Running a multi-stage workflow#

A workflow is a definition of execution of functions. It defines the order of execution of multiple dependent steps in a directed acyclic graph (DAG). A workflow can reference the project’s params, secrets, artifacts, etc. It can also use a function execution output as a function execution input (which, of course, defines the order of execution).

MLRun supports running workflows on a local or kubeflow pipeline engine. The local engine runs the workflow as a local process, which is simpler for debugging and running simple/sequential tasks. The kubeflow ("kfp") engine runs as a task over the cluster and supports more advanced operations (conditions, branches, etc.). You can select the engine at runtime. Kubeflow-specific directives like conditions and branches are not supported by the local engine.

Workflows are saved/registered in the project using the set_workflow().
Workflows are executed using the run() method or using the CLI command mlrun project.

Refer to the Tutorials and Examples for complete examples.

In this section

Composing workflows#

Workflows are written as python functions that make use of function operations (run, build, deploy) and can access project parameters, secrets, and artifacts using get_param(), get_secret() and get_artifact_uri().

For workflows to work in Kubeflow you need to add a decorator (@dsl.pipeline(..)) as shown below.

Example workflow:

from kfp import dsl
import mlrun
from mlrun.model import HyperParamOptions

funcs = {}
DATASET = "iris_dataset"

in_kfp = True


@dsl.pipeline(name="Demo training pipeline", description="Shows how to use mlrun.")
def newpipe():

    project = mlrun.get_current_project()

    # build our ingestion function (container image)
    builder = mlrun.build_function("gen-iris")
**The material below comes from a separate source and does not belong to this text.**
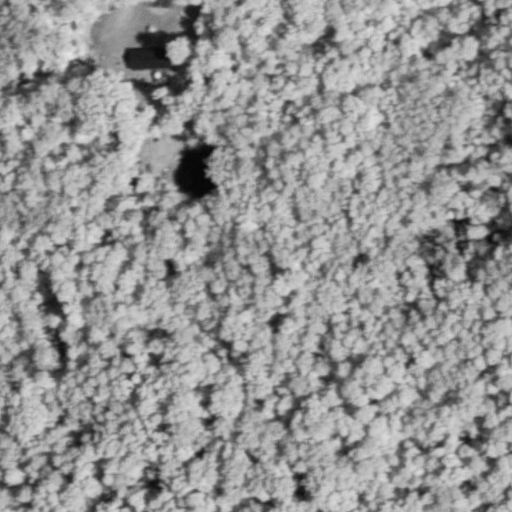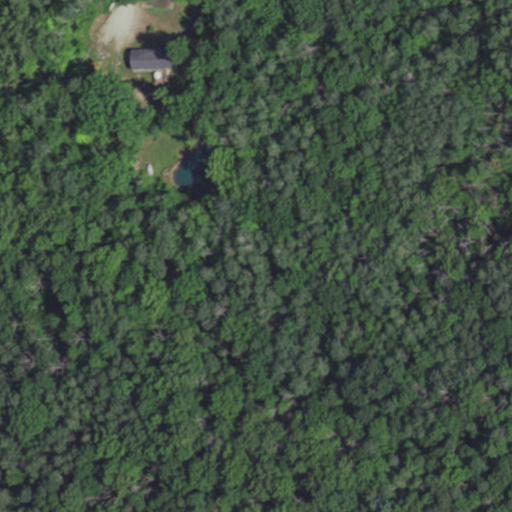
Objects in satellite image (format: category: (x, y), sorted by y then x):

    # run the ingestion function with the new image and params
    ingest = mlrun.run_function(
        "gen-iris",
        name="get-data",
        params={"format": "pq"},
        outputs=[DATASET],
    ).after(builder)

    # train with hyper-parameters
    train = mlrun.run_function(
        "train",
        name="train",
        params={"sample": -1, "label_column": project.get_param("label", "label"), "test_size": 0.10},
        hyperparams={
            "model_pkg_class": [
                "sklearn.ensemble.RandomForestClassifier",
                "sklearn.linear_model.LogisticRegression",
                "sklearn.ensemble.AdaBoostClassifier",
            ]
        },
        hyper_param_options=HyperParamOptions(selector="max.accuracy"),
        inputs={"dataset": ingest.outputs[DATASET]},
        outputs=["model", "test_set"],
    )
    print(train.outputs)

    # test and visualize our model
    mlrun.run_function(
        "test",
        name="test",
        params={"label_column": project.get_param("label", "label")},
        inputs={
            "models_path": train.outputs["model"],
            "test_set": train.outputs["test_set"],
        },
    )

    # deploy our model as a serverless function, we can pass a list of models to serve
    serving = mlrun.import_function("hub://v2_model_server", new_name="serving")
    deploy = mlrun.deploy_function(
        serving,
        models=[{"key": f"{DATASET}:v1", "model_path": train.outputs["model"]}],
    )

    # test out new model server (via REST API calls), use imported function
    tester = mlrun.import_function("hub://v2_model_tester", new_name="live_tester")
    mlrun.run_function(
        tester,
        name="model-tester",
        params={"addr": deploy.outputs["endpoint"], "model": f"{DATASET}:v1"},
        inputs={"table": train.outputs["test_set"]},
    )

Note

For defining the steps order you can either use steps outputs as written above, or use .after(step_1,step_2,..) method, that allows the user to define the order of the workflow steps without the need to forward the outputs from the previous steps.

Saving workflows#

If you want to use workflows as part of an automated flow, save them and register them in the project. Use the set_workflow() method to register workflows, to specify a workflow name, the path to the workflow file, and the function handler name (or it looks for a handler named "pipeline"), and can set the default engine (local or kfp).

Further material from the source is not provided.